*Exercise instructions:*
a) In the Mason v. Wylde case summary, what is the stated decision date?
b) Decide whether each statement agrees with the Mason v. Wylde case summary: (i) An exception lies to allowing a motion for judgment at a hearing held solely on an auditor's report whose findings were not final. (ii) A refusal to act on requests for rulings of law is treated as an implied allowance. (iii) The plaintiff brought the action as a trustee in bankruptcy.
c) Write a continuation of the Mason v. Wylde case summary, beginning right after its final sentence.

··· Reading text

Mason v. Wylde

Decision Date24 February 1941
CourtUnited States State Supreme Judicial Court of Massachusetts Supreme Court
PartiesGEORGE H. MASON, trustee in bankruptcy, v. JOHN WYLDE& others.

September 22, 23 1936.

Present: FIELD, C.

J., DONAHUE LUMMUS, QUA, DOLAN, COX, & RONAN, JJ.

Trust Receipt. Bankruptcy, Trustee's rights, Fraudulent conveyance. Preference. Mortgage, Of personal property: what constitutes recording, validity, foreclosure, redemption. Fraudulent Conveyance. Insolvency. Practice, Civil, Exceptions: what is subject to exception: Requests, rulings and instructions Auditor: findings, trial on report only, ordering of judgment on report.

An exception lies to the allowance of a motion for judgment at the hearing of an action at law solely upon the report of an auditor whose findings were not final.

Requests for rulings of law, at the hearing of an action at law solely upon the report of an auditor whose findings were not final, have a legal standing; and a refusal to act on them is an implied denial and is subject to exception.

An exception by the defendant "to the finding, ruling and order" of a judge, who heard an action at law solely on the report of an auditor whose findings were not final and ordered judgment for the plaintiff, presented the question, whether the general finding by the judge, imported by the order of judgment, was permissible on the fact-found by the auditor and reasonable inferences therefrom.

······
··· Supplied records

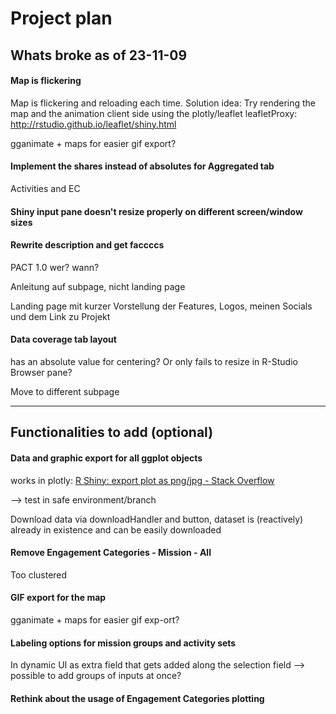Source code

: # Project plan

## Whats broke as of 23-11-09

#### Map is flickering

Map is flickering and reloading each time.
Solution idea: Try rendering the map and the animation client side using the plotly/leaflet leafletProxy: http://rstudio.github.io/leaflet/shiny.html

gganimate + maps for easier gif export?

#### Implement the shares instead of absolutes for Aggregated tab

Activities and EC

#### Shiny input pane doesn't resize properly on different screen/window sizes

#### Rewrite description and get faccccs

PACT 1.0 wer? wann?

Anleitung auf subpage, nicht landing page

Landing page mit kurzer Vorstellung der Features, Logos, meinen Socials und dem Link zu Projekt

#### Data coverage tab layout

has an absolute value for centering? Or only fails to resize in R-Studio Browser pane?

Move to different subpage

---

## Functionalities to add (optional)

#### Data and graphic export for all ggplot objects

works in plotly: [R Shiny: export plot as png/jpg - Stack Overflow](https://stackoverflow.com/questions/40717911/r-shiny-export-plot-as-png-jpg)

--> test in safe environment/branch

Download data via downloadHandler and button, dataset is (reactively) already in existence and can be easily downloaded

#### Remove Engagement Categories - Mission - All

Too clustered

#### GIF export for the map

gganimate + maps for easier gif exp-ort?

#### Labeling options for mission groups and activity sets

In dynamic UI as extra field that gets added along the selection field
--> possible to add groups of inputs at once?

#### Rethink about the usage of Engagement Categories plotting
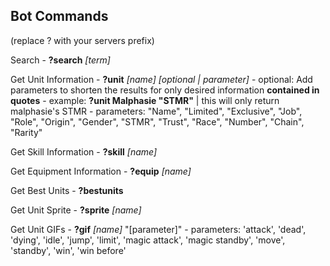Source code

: ## Bot Commands ##
(replace ? with your servers prefix)

Search
    - **?search** *[term]*

Get Unit Information
    - **?unit** *[name] [optional | parameter]*
    - optional: Add parameters to shorten the results for only desired information 
                **contained in quotes**
    - example: **?unit Malphasie "STMR"**  | this will only return malphasie's STMR
    - parameters: "Name", "Limited", "Exclusive", 
                  "Job", "Role", "Origin", 
                  "Gender", "STMR", "Trust", 
                  "Race", "Number", "Chain", "Rarity"

Get Skill Information
    - **?skill** *[name]*

Get Equipment Information
    - **?equip** *[name]*

Get Best Units
    - **?bestunits**

Get Unit Sprite
    - **?sprite** *[name]*

Get Unit GIFs
    - **?gif** *[name]* "[parameter]"
    - parameters: 'attack',  'dead',  
                  'dying', 'idle',  'jump',  'limit',
                  'magic attack',  'magic standby',  'move',  
                  'standby',  'win',  'win before' 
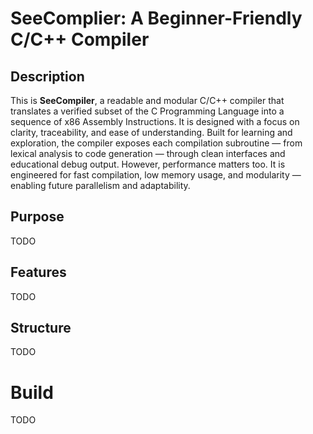 # SeeComplier: A Beginner-Friendly C/C++ Compiler 

## Description

This is **SeeCompiler**, a readable and modular C/C++ compiler that translates a verified subset of the C Programming Language into a sequence of x86 Assembly Instructions. It is designed with a focus on clarity, traceability, and ease of understanding. Built for learning and exploration, the compiler exposes each compilation subroutine — from lexical analysis to code generation — through clean interfaces and educational debug output. However, performance matters too. It is engineered for fast compilation, low memory usage, and modularity — enabling future parallelism and adaptability.

## Purpose

TODO

## Features 

TODO

## Structure

TODO

# Build

TODO
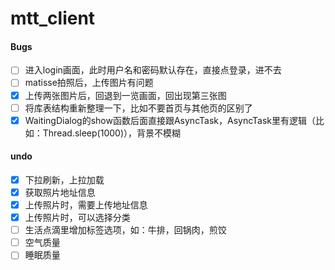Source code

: # mtt_client

#### Bugs
- [ ] 进入login画面，此时用户名和密码默认存在，直接点登录，进不去
- [ ] matisse拍照后，上传图片有问题
- [x] 上传两张图片后，回退到一览画面，回出现第三张图
- [ ] 将库表结构重新整理一下，比如不要首页与其他页的区别了
- [x] WaitingDialog的show函数后面直接跟AsyncTask，AsyncTask里有逻辑（比如：Thread.sleep(1000)），背景不模糊

#### undo
- [x] 下拉刷新，上拉加载
- [x] 获取照片地址信息
- [x] 上传照片时，需要上传地址信息
- [x] 上传照片时，可以选择分类
- [ ] 生活点滴里增加标签选项，如：牛排，回锅肉，煎饺
- [ ] 空气质量
- [ ] 睡眠质量
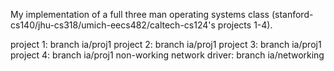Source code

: My implementation of a full three man operating systems class (stanford-cs140/jhu-cs318/umich-eecs482/caltech-cs124's projects 1-4).

project 1: branch ia/proj1
project 2: branch ia/proj1
project 3: branch ia/proj1
project 4: branch ia/proj1
non-working network driver: branch ia/networking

······

*Results in order:*
a) 24 February 1941.

b)
(i) Yes: "An exception lies to the allowance of a motion for judgment at the hearing of an action at law solely upon the report of an auditor whose findings were not final."
(ii) No: "a refusal to act on them is an implied denial and is subject to exception."
(iii) Yes: "GEORGE H. MASON, trustee in bankruptcy"

c)
An instrument, entitled a "trust receipt," signed by a dealer in automobiles who had taken title to an automobile from the manufacturer by purchase made with funds advanced to him by a distributor, in which instrument he acknowledged that he had received possession of the automobile from the distributor, "the owner thereof," and that it had been "purchased under credit opened by the distributor" for his account, and agreed to hold it "in trust for the distributor" with liberty to sell it with the distributor's consent, "the intention being to preserve intact the distributor's title" until full payment should have been made of any indebtedness of the dealer to the distributor and with a right in the distributor, in case of insolvency of the dealer, to "repossess" the automobile and sell it and apply the proceeds to advances made for the dealer's account, passed title to the distributor for security only and was in effect a chattel mortgage; and, although unrecorded, was under G.

L. (Ter. Ed.) c. 255, Section 1, valid as between the immediate parties to it from the time it was executed and delivered.

When the distributor above mentioned, upon learning that the dealer had become insolvent, in good faith took possession of the automobile to foreclose his security before bankruptcy of the dealer, he acquired a title good against the world except as to the right of the dealer to redeem during such possession.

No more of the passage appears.